## RECORD EXCERPTS
════

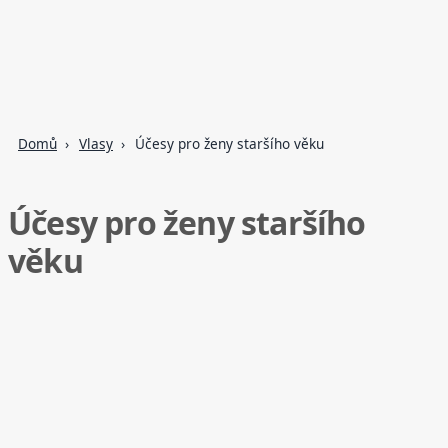
Domů
Vlasy
Účesy pro ženy staršího věku
Účesy pro ženy staršího
věku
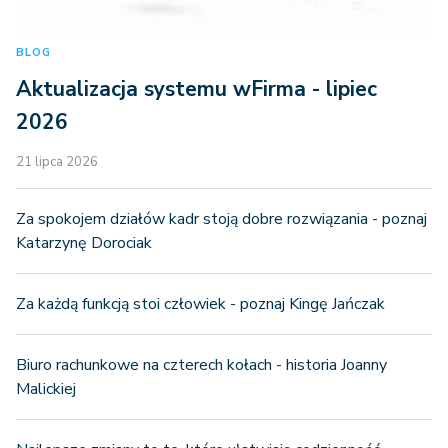
BLOG
Aktualizacja systemu wFirma - lipiec
2026
21 lipca 2026
Za spokojem działów kadr stoją dobre rozwiązania - poznaj
Katarzynę Dorociak
Za każdą funkcją stoi człowiek - poznaj Kingę Jańczak
Biuro rachunkowe na czterech kołach - historia Joanny
Malickiej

════

## EXERCISE BRIEF
In transcribing the listing, keep each word as it is and drop the pictures.

## RESPONSE
Domů
Vlasy
Účesy pro ženy staršího věku
Účesy pro ženy staršího
věku
BLOG
Aktualizacja systemu wFirma - lipiec
2026
21 lipca 2026
Za spokojem działów kadr stoją dobre rozwiązania - poznaj
Katarzynę Dorociak
Za każdą funkcją stoi człowiek - poznaj Kingę Jańczak
Biuro rachunkowe na czterech kołach - historia Joanny
Malickiej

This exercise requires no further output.